Courting controversy
Commenting in his press conference this month, Portnoy referenced the issues caused by New York Times and Business Insider hit pieces. He was alluding to two different stories that made claims about him over the past two years
shocking claims made by more than two dozen women
The Business Insider piece, titled “Young Women Say Sex With Barstool Sports’ Dave Portnoy Was Violent, Humiliating,” included shocking claims made by more than two dozen women. One such woman, named Madison, claimed she was left “literally screaming in pain” from Portnoy’s violent sexual behavior. Another alleged that she was left suicidal after having sex with the Barstool boss.
Demonstrating the impact of Portnoy’s jaded past, Penn stock tumbled 21% after the Insider report came out. It wiped some $2.5bn in market value from Penn, which owned just 36% of Barstool at the time.
Portnoy’s battle with the media didn’t end there though. The New York Times published a piece in November 2022 that questioned Penn’s decision to invest in “degenerate gambler” Portnoy. The article made several references to Portnoy’s “history of misogynistic and racist behavior,” including using the N-word repeatedly in past content – something that he has actually acknowledged.
The Barstool founder was quick to blast the NYT article as just another “hit piece,” but again it saw Penn stock drop 7%.
The business impact
Since the publication of the first Business Insider article in November 2021, Penn stock has fallen a staggering 68%. Overall Penn revenue, meanwhile, has been on the rise, albeit marginally. The operator beat profit estimates in H1 2023 in a revenue haul of $1.67bn, up just 3% year-on-year. That said, adjusted EBITDA dropped 31%.
Revenue from Barstool remains hindered by a lack of access in key markets. Again, this was undoubtedly tied to the company’s controversial founder. “We got denied licenses because of me,” the Barstool owner admitted on X, adding: “The regulated industry is probably not the best place for Barstool Sports and the type of content we make.”

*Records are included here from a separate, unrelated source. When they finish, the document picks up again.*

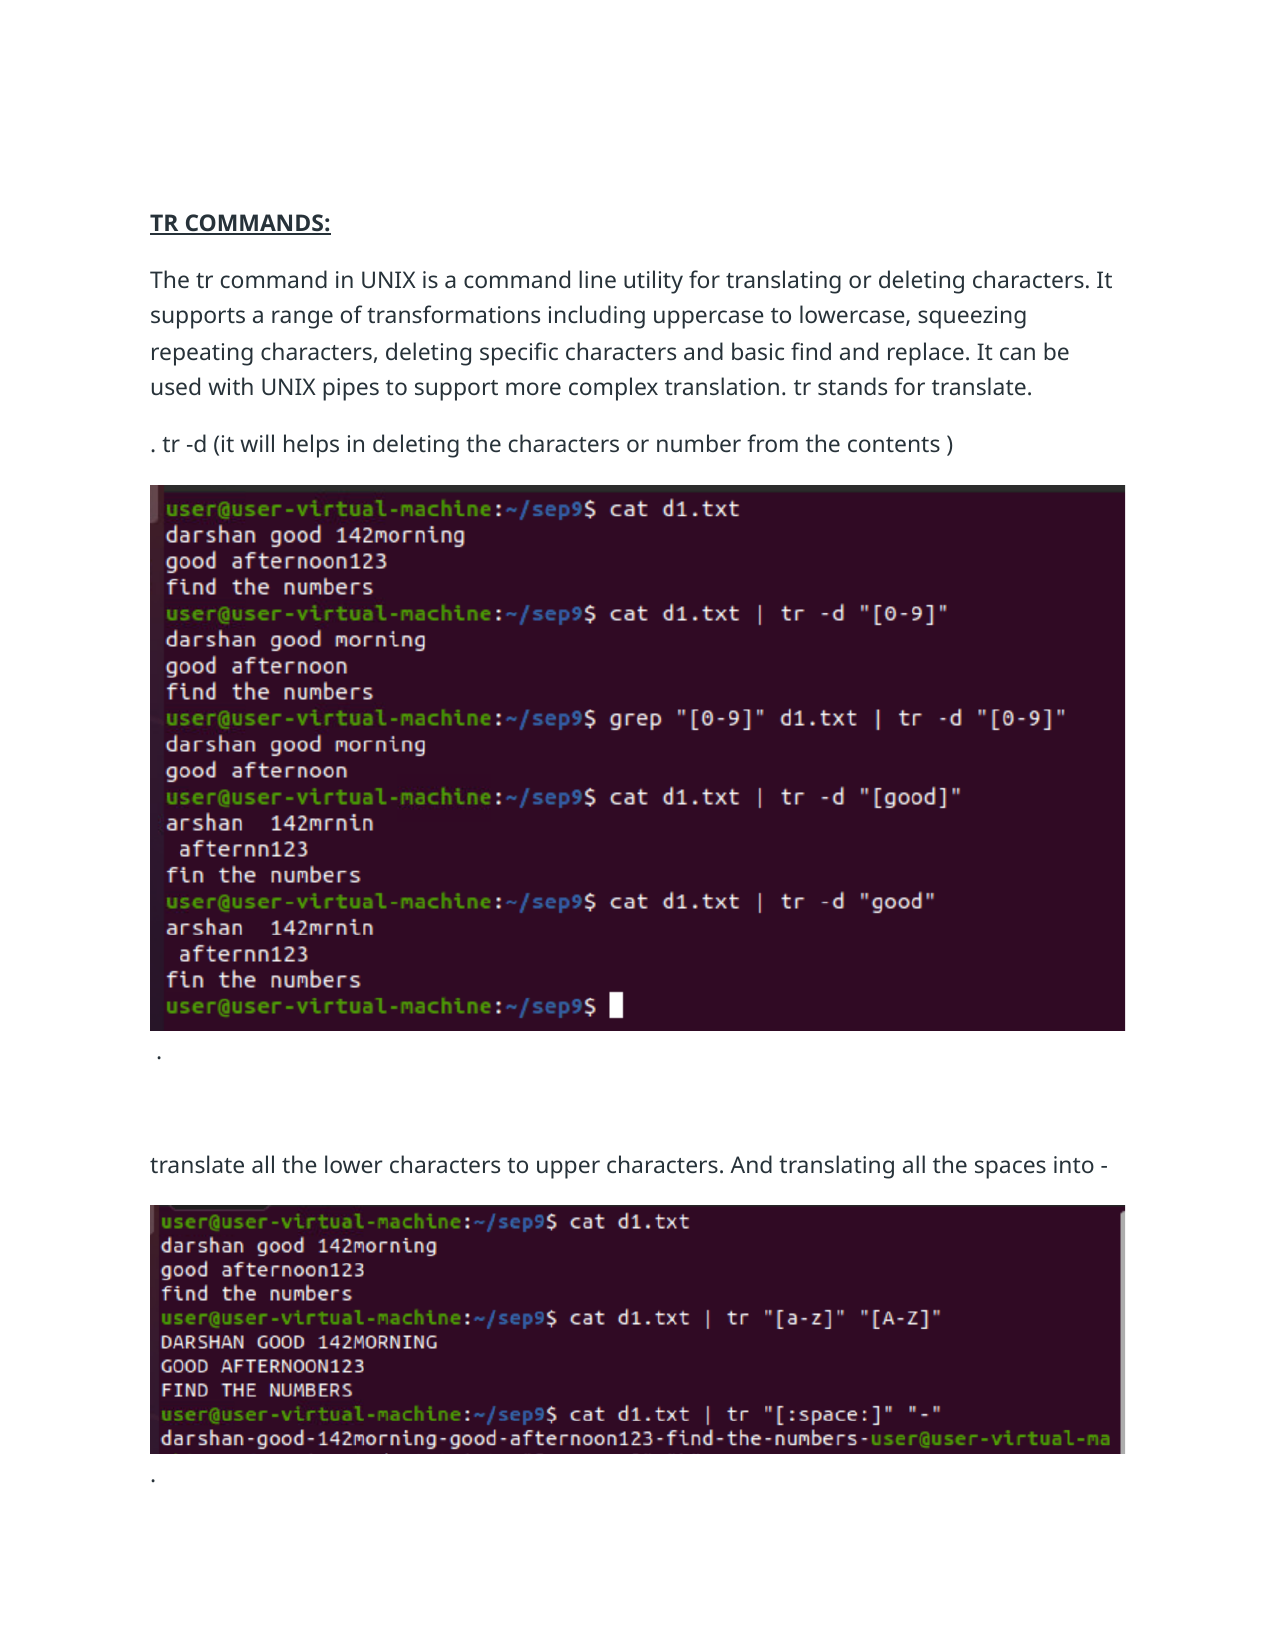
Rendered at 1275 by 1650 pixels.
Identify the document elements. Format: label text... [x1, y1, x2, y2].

text . tr -d (it will helps in deleting the characters or number from the contents ) [150, 428, 1125, 459]
text TR COMMANDS: [150, 207, 1125, 238]
text . [150, 1454, 1125, 1490]
text . [150, 1031, 1125, 1066]
text The tr command in UNIX is a command line utility for translating or deleting characters. It supports a range of transformations including uppercase to lowercase, squeezing repeating characters, deleting specific characters and basic find and replace. It can be used with UNIX pipes to support more complex translation. tr stands for translate. [150, 263, 1125, 403]
text translate all the lower characters to upper characters. And translating all the spaces into - [150, 1149, 1125, 1180]
picture [150, 485, 1125, 1031]
picture [150, 1205, 1125, 1454]
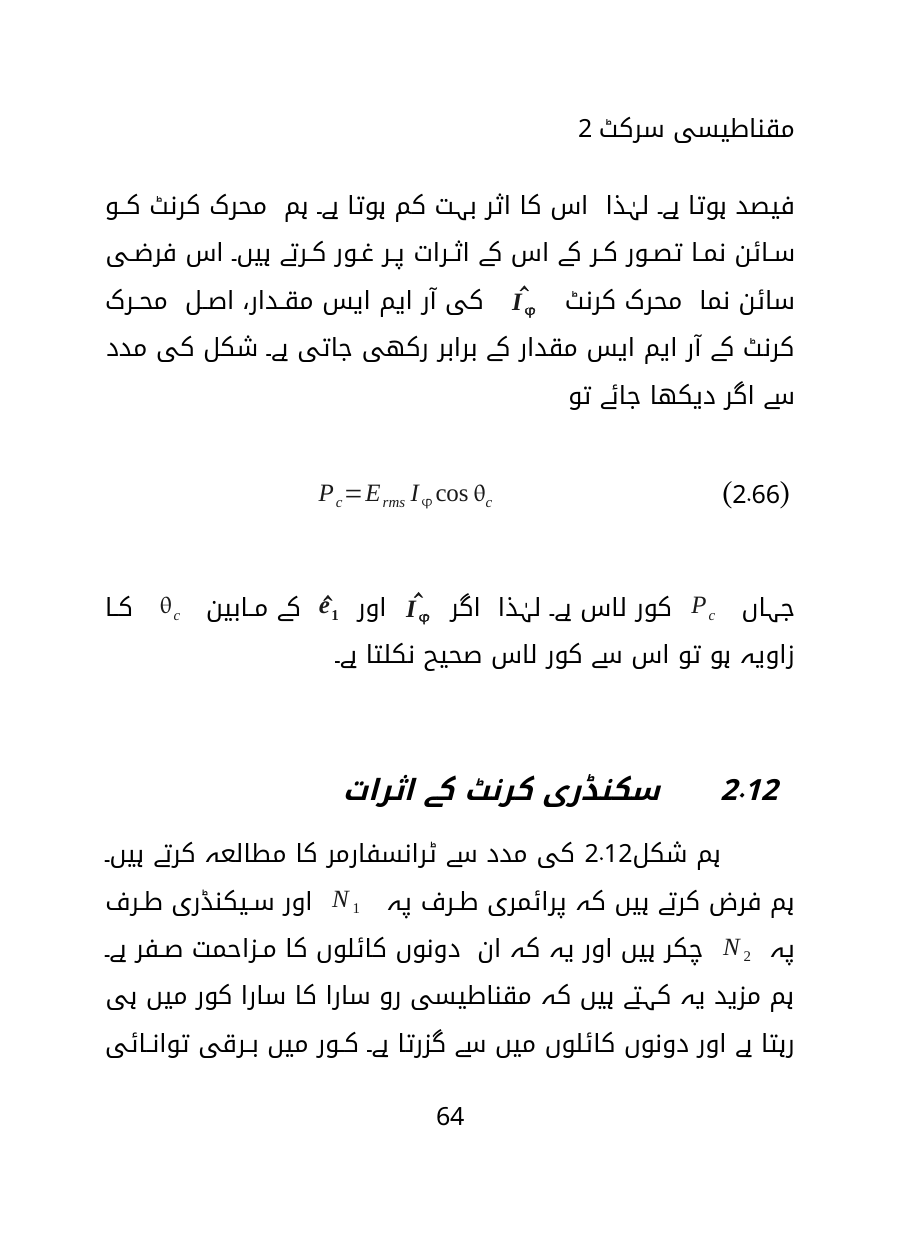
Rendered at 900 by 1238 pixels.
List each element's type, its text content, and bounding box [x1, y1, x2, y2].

text سوائے وہاں، جہاں محرک کرنٹ کے اثرات کو دیکھا جارہا ہو، ہم اس کے غیر سائن نما ہونے کو نظرانداز کرتے ہیں۔ ایک پاؤر ٹرانسفارمر کا محرک کرنٹ اس کے پورے لوڈ کرنٹ کے صرف 5 فیصد ہوتا ہے۔ لہٰذا اس کا اثر بہت کم ہوتا ہے۔ ہم محرک کرنٹ کو سائن نما تصور کر کے اس کے اثرات پر غور کرتے ہیں۔ اس فرضی سائن نما محرک کرنٹ کی آر ایم ایس مقدار، اصل محرک کرنٹ کے آر ایم ایس مقدار کے برابر رکھی جاتی ہے۔ شکل کی مدد سے اگر دیکھا جائے تو [105, 182, 795, 419]
text ہم شکل2.12 کی مدد سے ٹرانسفارمر کا مطالعہ کرتے ہیں۔ ہم فرض کرتے ہیں کہ پرائمری طرف پہ اور سیکنڈری طرف پہچکر ہیں اور یہ کہ ان دونوں کائلوں کا مزاحمت صفر ہے۔ ہم مزید یہ کہتے ہیں کہ مقناطیسی رو سارا کا سارا کور میں ہی رہتا ہے اور دونوں کائلوں میں سے گزرتا ہے۔ کور میں برقی توانائی ضائع نہیں ہوتی اور اس کی پرمیبلٹی اتنی زیادہ ہے کہ محرک کرنٹ نا ہونے کے برابر ہے۔ کرنٹ اورکی سمتیں یوں رکھی گئی ہیں کہ ان سے وجود میں آنے والے مقناطیسی رو ایک دونوں کے اُلٹ سمتوں میں ہونگے۔ اصل ٹرانسفارمر ان باتوں پر تقریباً پورے اترتے ہیں۔ ایسے ٹرانسفارمر کو مثالی ٹرانسفارمر کہتے ہیں۔ [105, 831, 795, 1067]
table_header [105, 466, 696, 537]
subtitle سکنڈری کرنٹ کے اثرات [105, 763, 720, 818]
text جہاں کور لاس ہے۔ لہٰذا اگراورکے مابین کا زاویہ ہو تو اس سے کور لاس صحیح نکلتا ہے۔ [105, 584, 795, 679]
table_header (2.66) [696, 466, 795, 537]
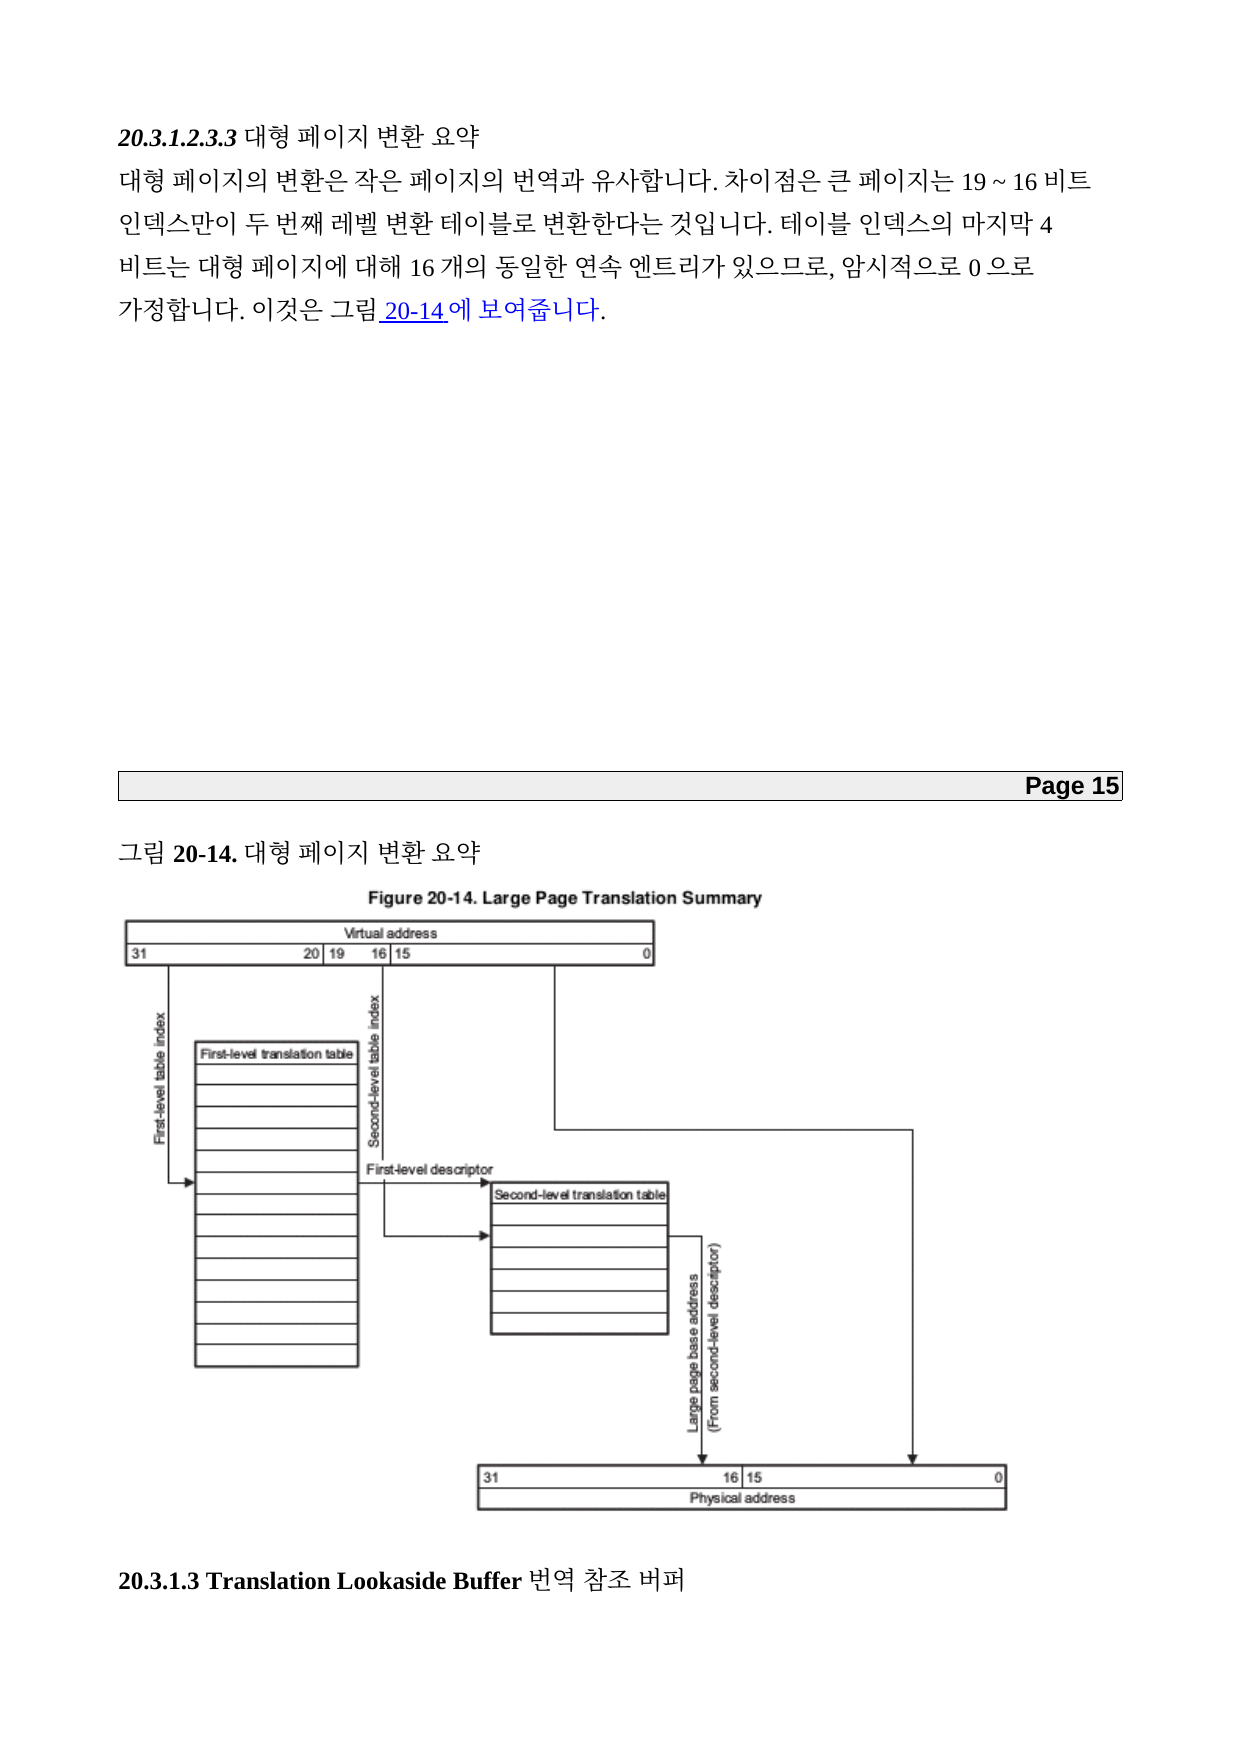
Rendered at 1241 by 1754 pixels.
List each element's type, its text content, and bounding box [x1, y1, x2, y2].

The sportsbook also hasn’t proven particularly successful in its 16 active markets. Barstool is not in the top three most popular offerings in any of them. Although a popular media company with a young following, it seems Barstool has followed the path of other similar offerings such as FOX Bet, SI Sportsbook, and Yahoo! Sportsbook by failing to make much of an impact.
A rosier outlook?
With Barstool finally out of the picture, Penn has placed its faith in another well-known sports media brand. Disney-owned ESPN has decided to throw itself into the sports betting ring in a ten-year deal with Penn, requiring the latter to pay $2bn in cash over the course of the term:
ESPN Bet is expected to go live this fall and some analysts think it could prove a winner. Oklahoma State University Management Professor John Holden referred to ESPN as the “white whale” for gaming companies hoping to get into the betting space. “It was somewhat inevitable that at some point, ESPN was going to jump into this industry,” he said.
There’s a lot of upside for them if everything goes right”
While it all might be on the line for Penn with this second deal, Holden doesn’t see the agreement as much of a gamble for ESPN or Disney. Analysts generally agree that “the worldwide leader in sports” offers a more stable alternative to Barstool though. While the latter was founded by controversial Portnoy in 2003, ESPN has cemented its place as a staple brand in the global sports media space since its formation almost half a century ago.
That said, Joe Pompliano, a sports business analyst, deemed the ESPN deal a “hail mary” for Penn following its failed Barstool venture. He also claimed that ESPN has probably waited too long to enter the market, allowing betting juggernauts FanDuel and DraftKings a five-year head start to perfect their offering and claim the vast majority of market share.
With new market entries, such as Michael Rubin’s sports memorabilia juggernaut Fanatics, also making life difficult, it may be that ESPN could prove just as much a failure as its predecessor. Time will tell, but Penn undoubtedly needs to prove to investors that it can make a correct decision after what can only be deemed a disaster acquisition.